--- Action item ---
Transcribe everything in the listing below exactly, except the pictures.
== Raw data ==
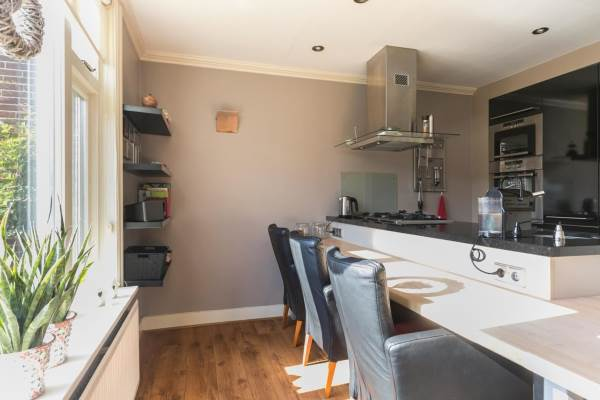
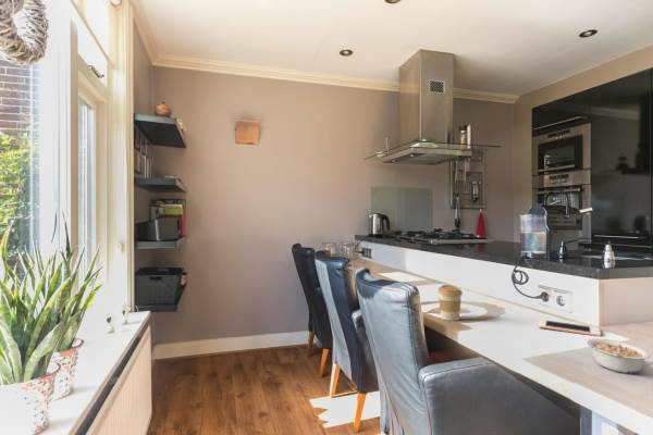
+ legume [586,337,652,375]
+ cell phone [538,319,602,338]
+ coffee cup [436,284,464,322]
===
--- Solution to this exercise ---
+ legume [586,337,652,375]
+ cell phone [538,319,602,338]
+ coffee cup [436,284,464,322]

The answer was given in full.